Kasi Humas Polres Sampang, AKP Eko Puji Waluyo, menjelaskan bahwa penangkapan ini merupakan tindak lanjut dari laporan masyarakat yang resah akan adanya peredaran narkoba di lingkungan tersebut, sehingga petugas segera melakukan penyelidikan di lokasi kejadian.
"Petugas berhasil mengamankan tersangka tanpa perlawanan dan saat dilakukan penggeledahan, kami menemukan sejumlah barang bukti yang menguatkan peran terlapor sebagai pengedar di wilayah hukum kami," katanya.
Lebih lanjut, AKP Eko Puji Waluyo merinci berbagai barang bukti yang disita, mulai dari alat hisap (bong), satu bendel plastik klip bening, uang tunai senilai Rp 350.000, hingga sebuah buku catatan yang digunakan tersangka untuk merekam jejak penjualan barang haram tersebut.
"Modus operandi yang dilakukan tersangka adalah mengedarkan narkotika golongan 1 jenis sabu ini secara langsung, di mana kami juga menemukan plastik klip yang sudah diberi label harga tertentu untuk memudahkan transaksi," ungkapnya.
Kasat Resnarkoba Polres Sampang, Iptu Yuda Julianto, menambahkan bahwa saat ini tersangka beserta seluruh barang bukti telah dibawa ke Mapolres Sampang guna menjalani proses penyidikan lebih lanjut serta pengembangan untuk mengungkap jaringan yang lebih besar.

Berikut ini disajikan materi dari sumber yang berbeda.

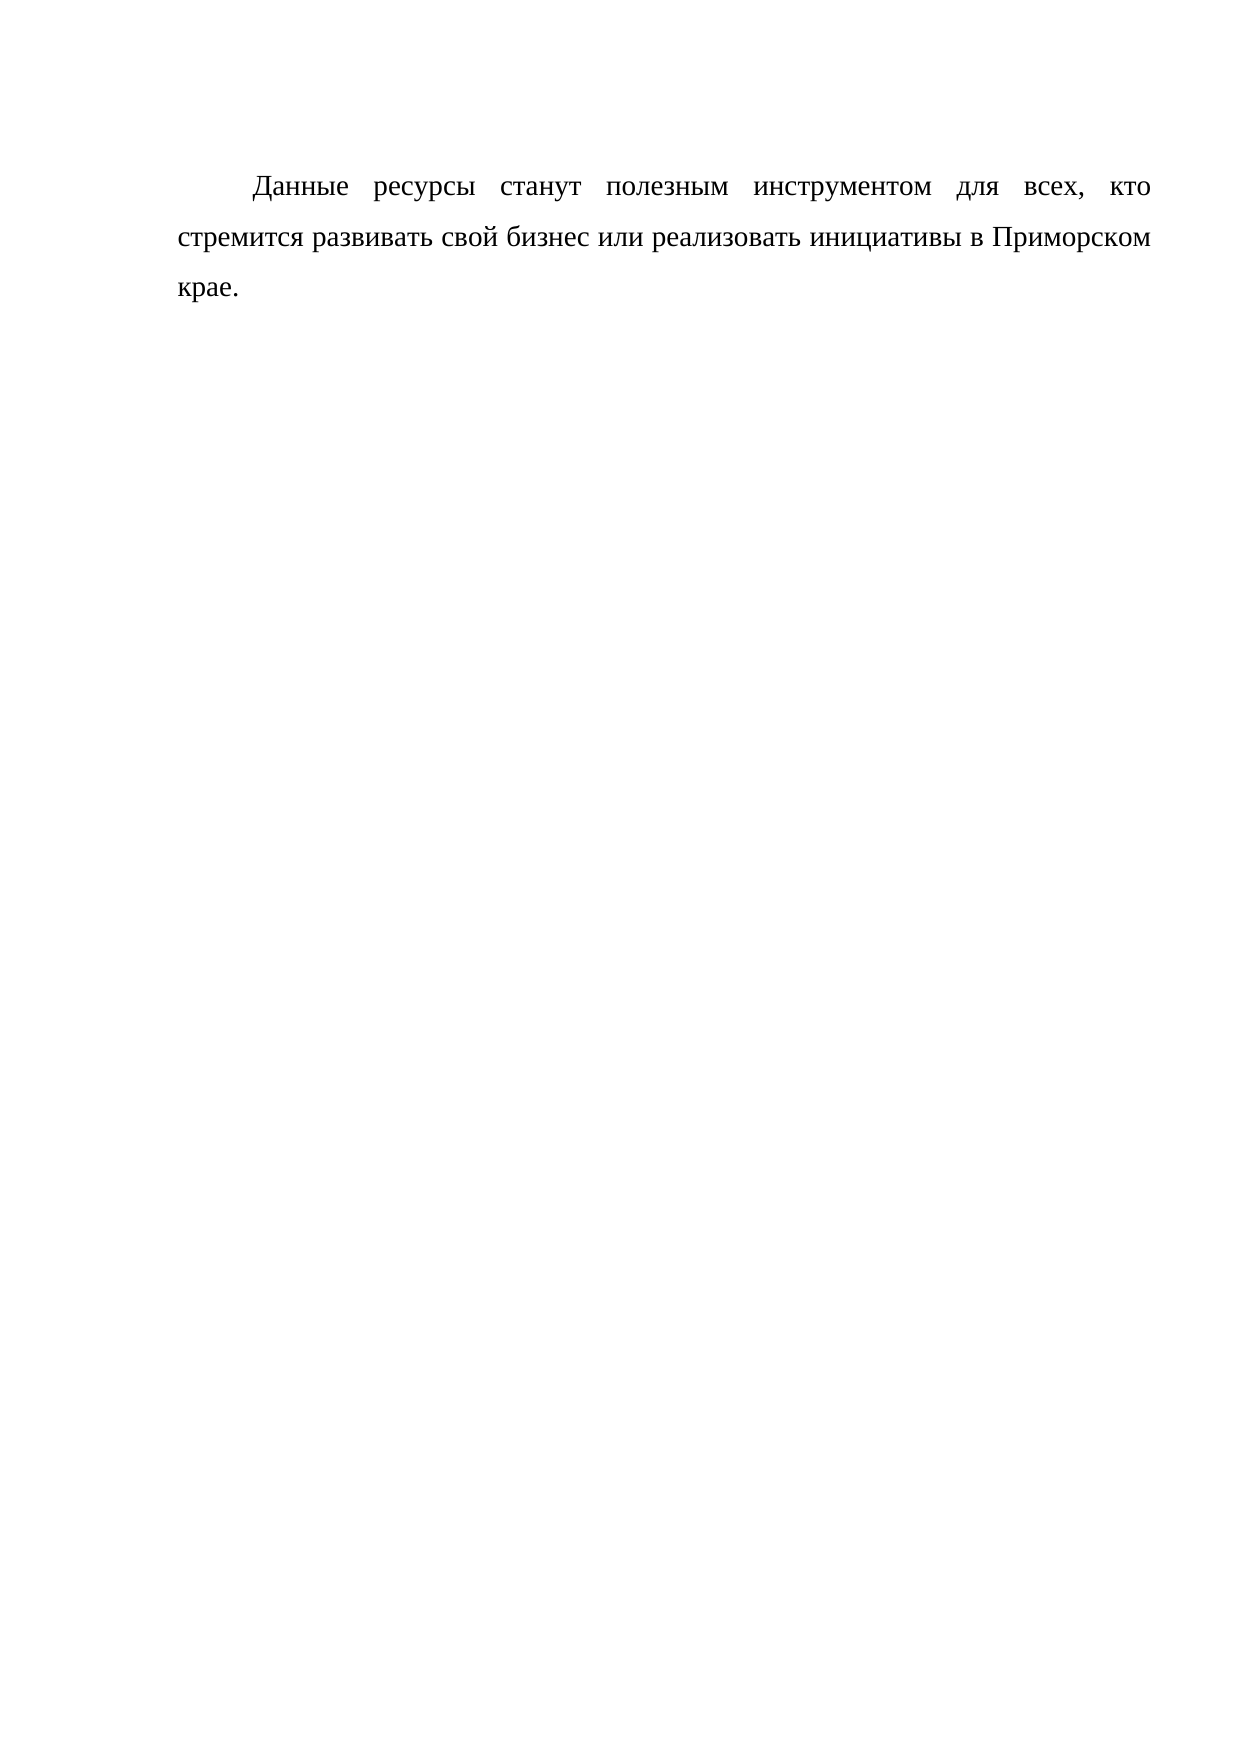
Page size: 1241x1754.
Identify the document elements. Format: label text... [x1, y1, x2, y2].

text Данные ресурсы станут полезным инструментом для всех, кто стремится развивать свой бизнес или реализовать инициативы в Приморском крае. [177, 168, 1152, 303]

"Langkah tegas ini kami ambil demi memutus mata rantai peredaran narkoba di Kabupaten Sampang, dan kami tidak akan memberikan ruang bagi para pelaku untuk merusak generasi muda melalui narkotika," tegasnya.

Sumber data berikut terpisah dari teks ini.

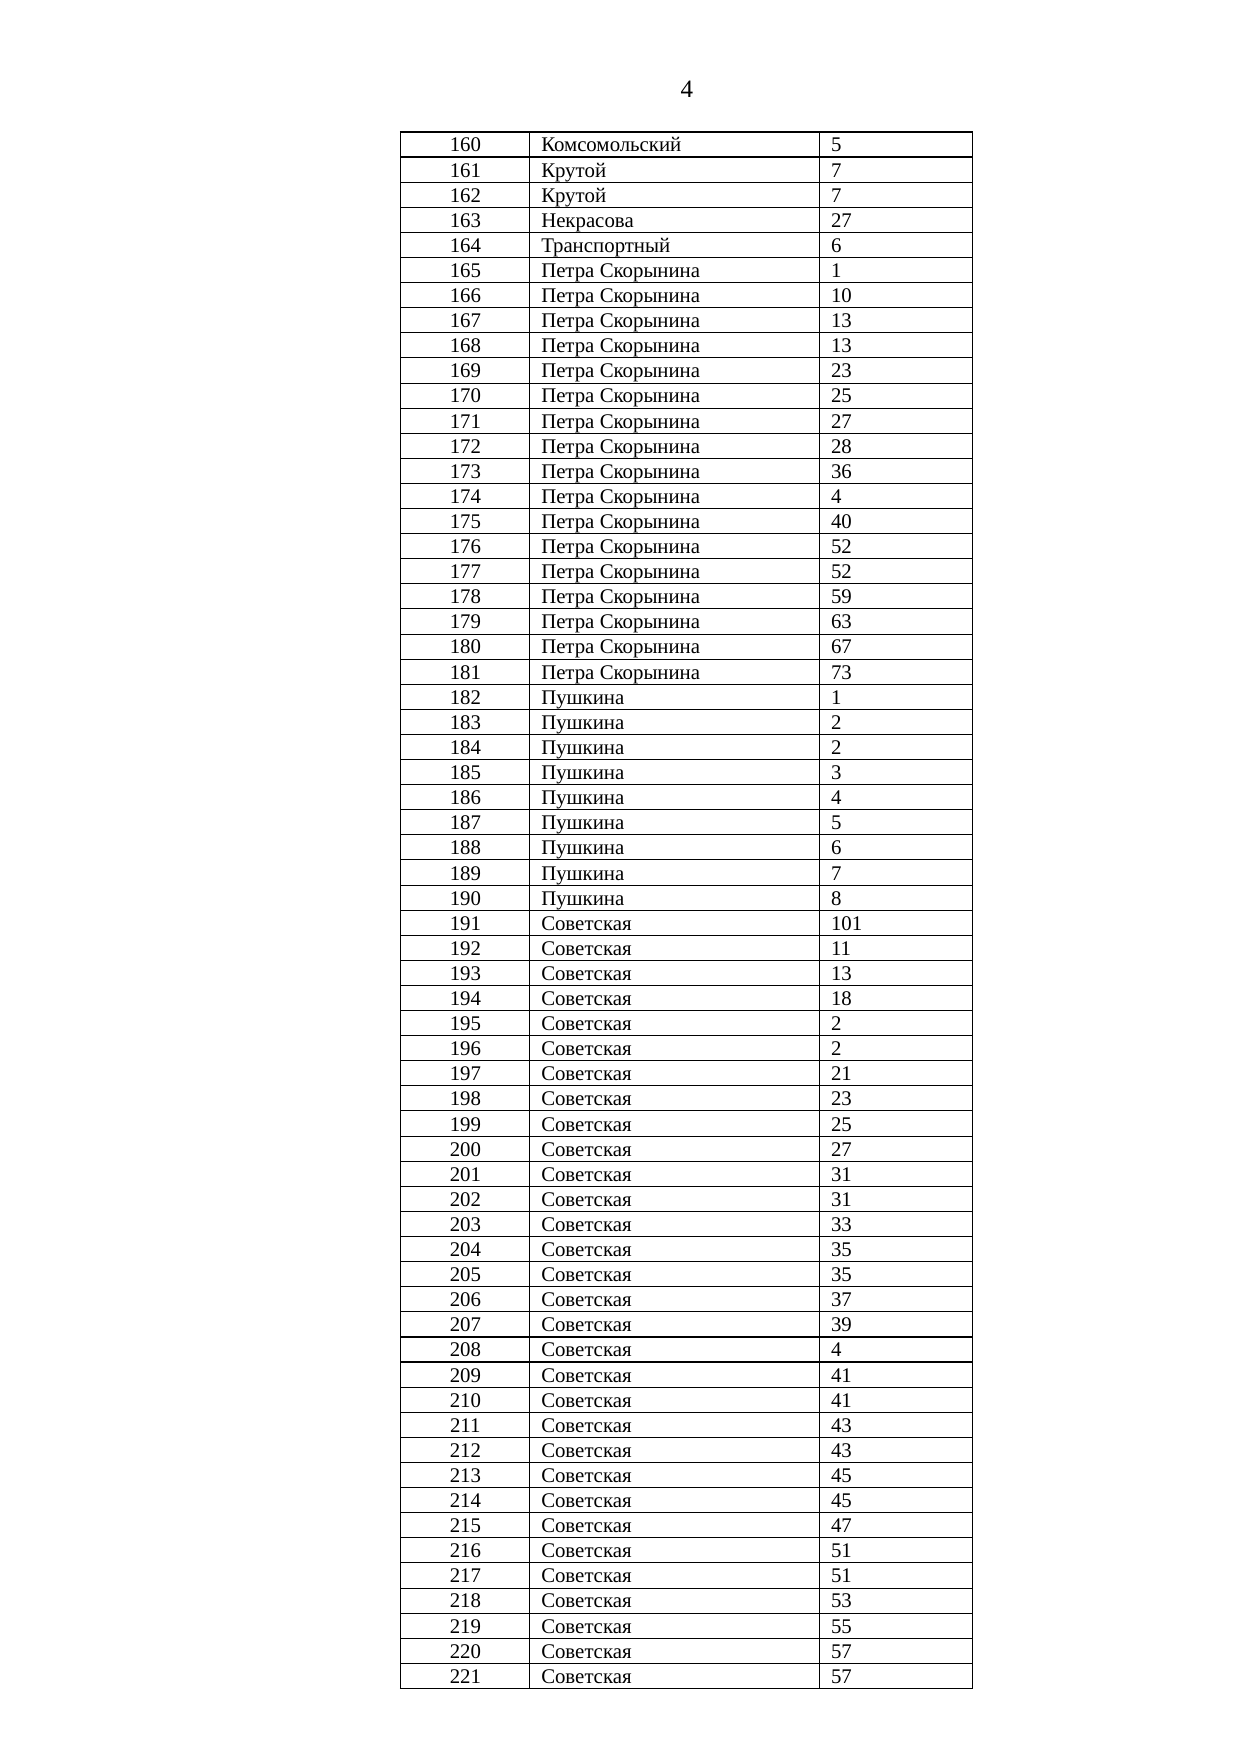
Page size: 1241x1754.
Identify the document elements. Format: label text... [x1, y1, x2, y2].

table_cell 23 [820, 1086, 972, 1110]
table_cell 51 [820, 1563, 972, 1587]
table_cell 209 [401, 1363, 529, 1387]
table_cell 59 [820, 584, 972, 608]
table_cell Пушкина [530, 685, 819, 709]
table_cell 204 [401, 1237, 529, 1261]
table_cell 160 [401, 133, 529, 156]
table_cell 164 [401, 233, 529, 257]
table_cell Советская [530, 1388, 819, 1412]
table_cell 39 [820, 1312, 972, 1336]
table_cell 27 [820, 409, 972, 433]
table_cell Пушкина [530, 735, 819, 759]
table_cell 185 [401, 760, 529, 784]
table_cell Советская [530, 1111, 819, 1136]
table_cell 13 [820, 308, 972, 332]
table_cell 18 [820, 986, 972, 1010]
table_cell 205 [401, 1262, 529, 1286]
table_cell Петра Скорынина [530, 459, 819, 483]
table_cell 203 [401, 1212, 529, 1236]
table_cell 28 [820, 434, 972, 458]
table_cell 188 [401, 835, 529, 859]
table_cell Петра Скорынина [530, 509, 819, 533]
table_cell 175 [401, 509, 529, 533]
table_cell 168 [401, 333, 529, 357]
table_cell Советская [530, 1363, 819, 1387]
table_cell Петра Скорынина [530, 283, 819, 307]
table_cell 4 [820, 785, 972, 809]
table_cell 101 [820, 911, 972, 935]
table_cell Петра Скорынина [530, 660, 819, 684]
table_cell 200 [401, 1137, 529, 1161]
table_cell 165 [401, 258, 529, 282]
table_cell 35 [820, 1237, 972, 1261]
table_cell 41 [820, 1388, 972, 1412]
table_cell 178 [401, 584, 529, 608]
table_cell Советская [530, 1563, 819, 1587]
table_cell Советская [530, 1538, 819, 1562]
table_cell 215 [401, 1513, 529, 1537]
table_cell Советская [530, 1011, 819, 1035]
table_cell Петра Скорынина [530, 559, 819, 583]
table_cell 45 [820, 1488, 972, 1512]
table_cell 57 [820, 1639, 972, 1663]
table_cell 177 [401, 559, 529, 583]
table_cell 45 [820, 1463, 972, 1487]
table_cell 52 [820, 534, 972, 558]
table_cell Советская [530, 1262, 819, 1286]
table_cell Петра Скорынина [530, 384, 819, 407]
table_cell 195 [401, 1011, 529, 1035]
table_cell Советская [530, 1061, 819, 1085]
table_cell 73 [820, 660, 972, 684]
table_cell 162 [401, 183, 529, 207]
table_cell Советская [530, 936, 819, 960]
table_cell 31 [820, 1162, 972, 1186]
table_cell 212 [401, 1438, 529, 1462]
table_cell 33 [820, 1212, 972, 1236]
table_cell Некрасова [530, 208, 819, 232]
table_cell Советская [530, 1438, 819, 1462]
table_cell 13 [820, 333, 972, 357]
table_cell Пушкина [530, 810, 819, 834]
table_cell Петра Скорынина [530, 409, 819, 433]
table_cell Советская [530, 1312, 819, 1336]
table_cell Крутой [530, 183, 819, 207]
table_cell 199 [401, 1111, 529, 1136]
table_cell Пушкина [530, 710, 819, 734]
table_cell 189 [401, 860, 529, 884]
table_cell Петра Скорынина [530, 434, 819, 458]
table_cell 63 [820, 609, 972, 633]
table_cell Пушкина [530, 785, 819, 809]
table_cell 57 [820, 1664, 972, 1688]
table_cell 7 [820, 158, 972, 182]
table_cell 163 [401, 208, 529, 232]
table_cell 181 [401, 660, 529, 684]
table_cell Советская [530, 1488, 819, 1512]
table_cell 219 [401, 1614, 529, 1638]
table_cell 211 [401, 1413, 529, 1437]
table_cell Советская [530, 986, 819, 1010]
table_cell 5 [820, 810, 972, 834]
table_cell 13 [820, 961, 972, 985]
table_cell Советская [530, 1513, 819, 1537]
table_cell 174 [401, 484, 529, 508]
table_cell 201 [401, 1162, 529, 1186]
table_cell 180 [401, 635, 529, 658]
table_cell Транспортный [530, 233, 819, 257]
table_cell 213 [401, 1463, 529, 1487]
table_cell Петра Скорынина [530, 584, 819, 608]
table_cell 194 [401, 986, 529, 1010]
table_cell 206 [401, 1287, 529, 1311]
table_cell 6 [820, 835, 972, 859]
table_cell Советская [530, 1614, 819, 1638]
table_cell 192 [401, 936, 529, 960]
table_cell Петра Скорынина [530, 258, 819, 282]
table_cell Петра Скорынина [530, 484, 819, 508]
table_cell 21 [820, 1061, 972, 1085]
table_cell 25 [820, 1111, 972, 1136]
table_cell 173 [401, 459, 529, 483]
table_cell 216 [401, 1538, 529, 1562]
table_cell 6 [820, 233, 972, 257]
table_cell 25 [820, 384, 972, 407]
table_cell 43 [820, 1413, 972, 1437]
table_cell 35 [820, 1262, 972, 1286]
table_cell 7 [820, 860, 972, 884]
table_cell 214 [401, 1488, 529, 1512]
table_cell 184 [401, 735, 529, 759]
table_cell 170 [401, 384, 529, 407]
table_cell Советская [530, 1463, 819, 1487]
table_cell 8 [820, 886, 972, 909]
table_cell Советская [530, 911, 819, 935]
table_cell Советская [530, 961, 819, 985]
table_cell 47 [820, 1513, 972, 1537]
table_cell Советская [530, 1162, 819, 1186]
table_cell 186 [401, 785, 529, 809]
table_cell Петра Скорынина [530, 534, 819, 558]
table_cell Советская [530, 1137, 819, 1161]
table_cell 36 [820, 459, 972, 483]
table_cell Советская [530, 1212, 819, 1236]
table_cell 207 [401, 1312, 529, 1336]
table_cell Петра Скорынина [530, 308, 819, 332]
table_cell 171 [401, 409, 529, 433]
table_cell 187 [401, 810, 529, 834]
table_cell Петра Скорынина [530, 333, 819, 357]
table_cell 220 [401, 1639, 529, 1663]
table_cell 53 [820, 1589, 972, 1612]
table_cell 1 [820, 258, 972, 282]
table_cell Петра Скорынина [530, 635, 819, 658]
table_cell 210 [401, 1388, 529, 1412]
table_cell 167 [401, 308, 529, 332]
table_cell 176 [401, 534, 529, 558]
table_cell 190 [401, 886, 529, 909]
table_cell 4 [820, 1338, 972, 1361]
table_cell 3 [820, 760, 972, 784]
table_cell Советская [530, 1338, 819, 1361]
table_cell 208 [401, 1338, 529, 1361]
table_cell Советская [530, 1589, 819, 1612]
table_cell 182 [401, 685, 529, 709]
table_cell 41 [820, 1363, 972, 1387]
table_cell 27 [820, 1137, 972, 1161]
table_cell 169 [401, 358, 529, 382]
table_cell Советская [530, 1237, 819, 1261]
table_cell Советская [530, 1413, 819, 1437]
table_cell 31 [820, 1187, 972, 1211]
table_cell 172 [401, 434, 529, 458]
table_cell Советская [530, 1287, 819, 1311]
table_cell 5 [820, 133, 972, 156]
table_cell 67 [820, 635, 972, 658]
table_cell Петра Скорынина [530, 358, 819, 382]
table_cell 10 [820, 283, 972, 307]
table_cell Советская [530, 1664, 819, 1688]
table_cell 191 [401, 911, 529, 935]
table_cell Пушкина [530, 835, 819, 859]
table_cell Комсомольский [530, 133, 819, 156]
table_cell 202 [401, 1187, 529, 1211]
table_cell 55 [820, 1614, 972, 1638]
table_cell 161 [401, 158, 529, 182]
table_cell 2 [820, 735, 972, 759]
table_cell 40 [820, 509, 972, 533]
table_cell 2 [820, 710, 972, 734]
table_cell Пушкина [530, 886, 819, 909]
table_cell 52 [820, 559, 972, 583]
table_cell Пушкина [530, 760, 819, 784]
table_cell 221 [401, 1664, 529, 1688]
table_cell Советская [530, 1639, 819, 1663]
table_cell 179 [401, 609, 529, 633]
table_cell 43 [820, 1438, 972, 1462]
table_cell 183 [401, 710, 529, 734]
table_cell Крутой [530, 158, 819, 182]
table_cell 4 [820, 484, 972, 508]
table_cell 23 [820, 358, 972, 382]
table_cell 2 [820, 1011, 972, 1035]
table_cell 166 [401, 283, 529, 307]
table_cell 197 [401, 1061, 529, 1085]
table_cell 51 [820, 1538, 972, 1562]
table_cell Пушкина [530, 860, 819, 884]
table_cell 1 [820, 685, 972, 709]
table_cell Советская [530, 1187, 819, 1211]
table_cell 218 [401, 1589, 529, 1612]
table_cell 11 [820, 936, 972, 960]
table_cell 217 [401, 1563, 529, 1587]
table_cell 193 [401, 961, 529, 985]
table_cell 198 [401, 1086, 529, 1110]
table_cell 196 [401, 1036, 529, 1060]
table_cell 2 [820, 1036, 972, 1060]
table_cell Советская [530, 1086, 819, 1110]
table_cell 37 [820, 1287, 972, 1311]
table_cell Советская [530, 1036, 819, 1060]
table_cell 7 [820, 183, 972, 207]
table_cell Петра Скорынина [530, 609, 819, 633]
table_cell 27 [820, 208, 972, 232]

Pada akhir keterangannya, Iptu Yuda Julianto menyebutkan bahwa tersangka akan dijerat dengan Pasal 114 ayat (1) UU RI No. 35 Tahun 2009 tentang Narkotika atau Pasal 609 ayat (1) UU RI No. 1 Tahun 2023, dengan ancaman hukuman pidana penjara paling singkat 5 tahun dan paling lama 20 tahun.